O pacote fiscal anunciado pelo governo federal peca pela forma desastrada com que veio a público, pela ausência de medidas de contenção estrutural de gastos suficientes para alterar a desconfiança do mercado sobre a continuidade do avanço da dívida pública e pela própria dúvida existente se os números projetados são críveis. O mau humor com o conjunto de ações se materializa desde quarta-feira com a disparada do dólar e dos juros futuros e a queda acentuada do índice Ibovespa. A reação negativa seguiu nesta quinta-feira, com a moeda norte-americana tocando pela primeira vez os R$ 6.
Pela resistência a uma rearrumação estrutural das contas, o governo não conta mais com o benefício da dúvida
O principal equívoco, ao menos na condução do tema, foi misturar as ações esperadas para segurar as despesas com a pauta da isenção de Imposto de Renda (IR) para quem ganha até R$ 5 mil. Deveria ser um assunto a ser tratado em outro momento, na segunda fase da reforma tributária, como era previsto, junto à ideia de taxar mais rendimentos acima de R$ 50 mil mensais. De largada, a iniciativa escancarou a estratégia populista do governo de anunciar uma medida que pode beneficiar parcela significativa da população para minimizar o impacto negativo do conjunto das providências. A ênfase reforçou a percepção do pouco compromisso com um ajuste necessário das contas públicas. As atenções deveriam estar voltadas para os esforços de controle das despesas, mas foi uma promessa de campanha que ganhou os holofotes. Ao fim, a equipe econômica perdeu a disputa para o raciocínio meramente político.
As medidas até foram mais bem explicadas pelo governo na manhã de ontem. Englobam limite ao aumento do salário mínimo, alterações no abono salarial, mudanças nas aposentadorias de militares, endurecimento de regras para o Benefício de Prestação Continuada (BPC), cerco aos supersalários e freio ao aumento dos recursos de emendas parlamentares. Mas mesmo que possam estar no sentido correto, mostram a preferência pelo gradualismo, enquanto se aguardava algo mais parecido com um choque fiscal, depois de mais de um mês de espera pelo pacote.
Não há segurança, também, de que será alcançada a meta de contenção de gastos de R$ 70 bilhões nos próximos dois anos e de R$ 327 bilhões em cinco. É sintomático que o ministro da Fazenda, Fernando Haddad, admita que novas ações podem ser necessárias para obter o ajuste perseguido.

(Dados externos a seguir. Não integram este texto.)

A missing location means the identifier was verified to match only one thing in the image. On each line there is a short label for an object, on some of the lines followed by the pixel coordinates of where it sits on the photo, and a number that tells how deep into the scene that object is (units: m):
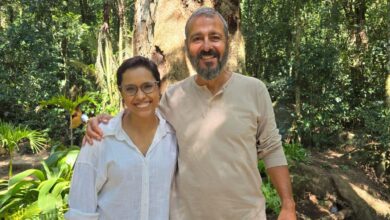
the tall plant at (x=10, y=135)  5.34
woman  1.76
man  2.00
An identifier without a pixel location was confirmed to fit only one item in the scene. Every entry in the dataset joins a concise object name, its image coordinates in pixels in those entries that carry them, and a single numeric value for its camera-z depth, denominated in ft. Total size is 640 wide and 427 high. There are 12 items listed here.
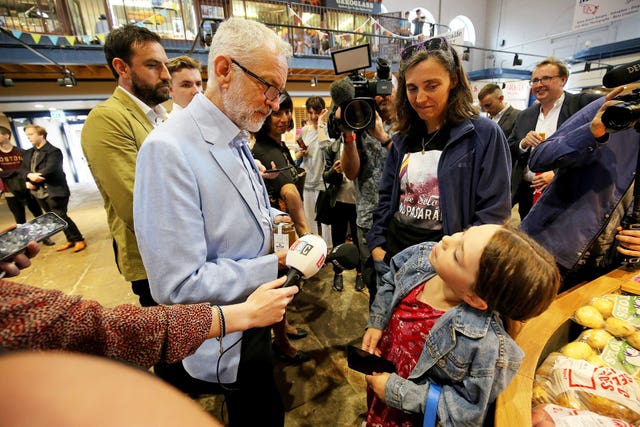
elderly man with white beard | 2.74
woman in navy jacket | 4.16
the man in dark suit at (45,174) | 14.10
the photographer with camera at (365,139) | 5.50
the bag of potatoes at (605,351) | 3.16
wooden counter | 2.77
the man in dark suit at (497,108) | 11.69
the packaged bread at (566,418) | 2.53
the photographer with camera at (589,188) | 4.16
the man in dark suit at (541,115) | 8.45
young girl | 2.65
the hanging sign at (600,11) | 22.16
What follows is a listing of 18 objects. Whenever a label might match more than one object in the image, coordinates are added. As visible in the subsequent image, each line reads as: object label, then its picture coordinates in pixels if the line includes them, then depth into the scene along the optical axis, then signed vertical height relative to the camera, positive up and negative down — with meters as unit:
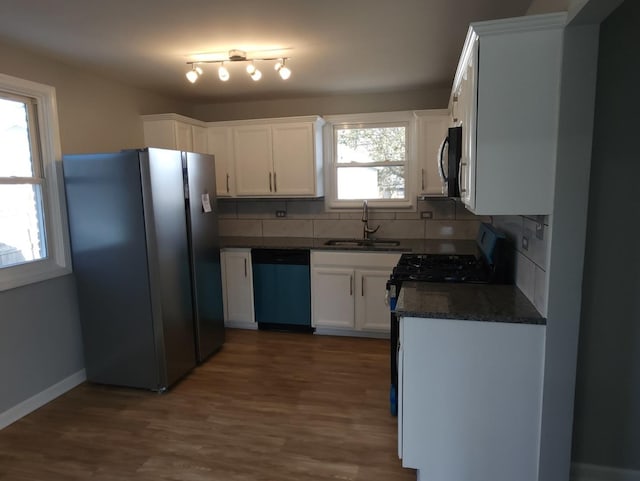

As propostas também têm de passar pelo Congresso, onde a regra é desidratar medidas consideradas mais duras.
Parece que, pela resistência reiterada a uma rearrumação estrutural das contas, o governo não conta mais com o benefício da dúvida. O presidente Luiz Inácio Lula da Silva repete querer proteger os mais vulneráveis. Mas são esses os que mais sofrem com o desarranjo das finanças, que se reflete em dólar alto, juro nas alturas e inflação. O pacote mal amarrado confirma que a gestão fiscal permanece descasada da política monetária. Será inevitável que o Banco Central responda na forma de elevação da Selic, o que encarece o crédito, afeta o investimento produtivo e reprime a atividade econômica.